### [Text section]
◆ ◆ ◆

# Seagull Folk Maritime or Coastline?



## 2dark2c

I have done so much reading that my head is swimming. I have finally narrowed it down to these two guitars. I am pretty sure I want a Folk sized guitar and I want a Seagull.

Seagull Coastline Cedar Folk
OR
Seagull Maritime SWS Folk High Gloss

I have saved enough pennies to be able to consider anything in the $800 and under range. I hope to get in to a store that carries these two models and give them both a try. But, I have been calling around and no one, that I can get to, has both models in stock.

So, I'm askin for your your advice on these two guitars. If price was taken out of the equation, what would be the sound differences between these guitars (in general) ? And which would you pick?

Thanks.


----------



## Mike MacLeod

Definitely the SWS model. It has solid Mahogany back and sides. the other guitar does not stipulate the nature of the back sides, only that it is wild-cherry. When they don't use the "solid" word it indicates that it is a laminate. A solid back/sides will always sound a little better.

◆ ◆ ◆

### [Dataset excerpts]
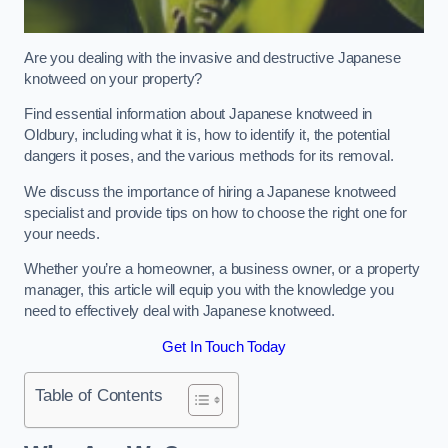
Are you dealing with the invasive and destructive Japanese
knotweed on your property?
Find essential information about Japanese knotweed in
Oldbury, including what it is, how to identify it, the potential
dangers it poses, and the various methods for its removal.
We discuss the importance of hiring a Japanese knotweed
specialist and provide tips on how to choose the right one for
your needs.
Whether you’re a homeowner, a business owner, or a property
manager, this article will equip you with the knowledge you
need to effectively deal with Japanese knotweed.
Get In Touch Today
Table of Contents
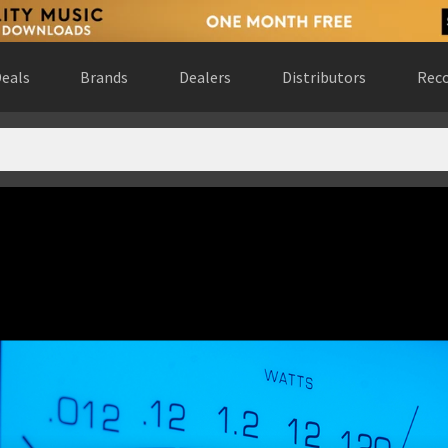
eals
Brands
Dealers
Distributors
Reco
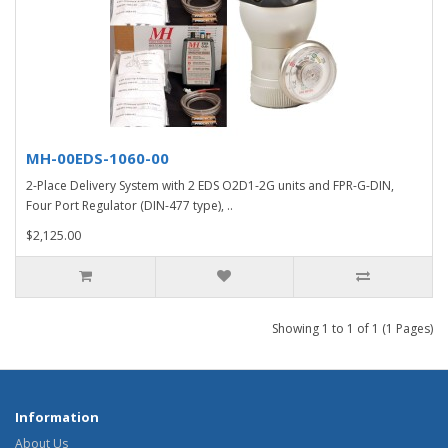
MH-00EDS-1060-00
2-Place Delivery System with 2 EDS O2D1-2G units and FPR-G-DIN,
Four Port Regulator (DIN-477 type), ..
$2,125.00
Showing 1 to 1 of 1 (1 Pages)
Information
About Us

◆ ◆ ◆

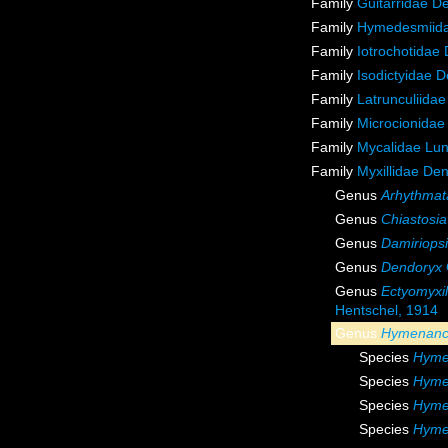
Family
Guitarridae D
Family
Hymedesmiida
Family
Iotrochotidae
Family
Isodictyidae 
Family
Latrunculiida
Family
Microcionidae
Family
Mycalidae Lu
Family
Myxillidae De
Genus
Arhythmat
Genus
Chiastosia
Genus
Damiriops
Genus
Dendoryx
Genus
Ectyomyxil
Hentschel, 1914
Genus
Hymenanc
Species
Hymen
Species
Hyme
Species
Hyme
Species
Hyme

◆ ◆ ◆

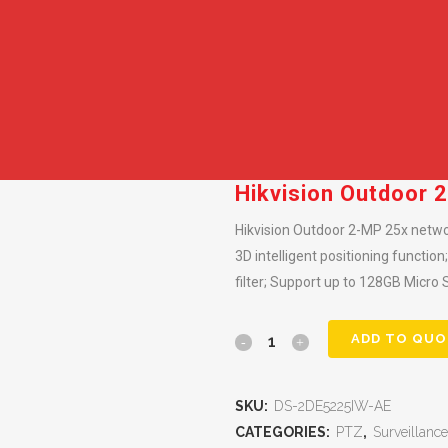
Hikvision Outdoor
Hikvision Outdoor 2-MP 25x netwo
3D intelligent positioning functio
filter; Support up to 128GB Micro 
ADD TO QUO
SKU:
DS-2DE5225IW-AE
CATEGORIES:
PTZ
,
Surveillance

◆ ◆ ◆

### [Task brief]
Repeat, word for word, the passage of the Seagull guitar thread that begins at the words "Definitely the SWS" and stops after "a little better.".

### [Finished exercise]
Definitely the SWS model. It has solid Mahogany back and sides. the other guitar does not stipulate the nature of the back sides, only that it is wild-cherry. When they don't use the "solid" word it indicates that it is a laminate. A solid back/sides will always sound a little better.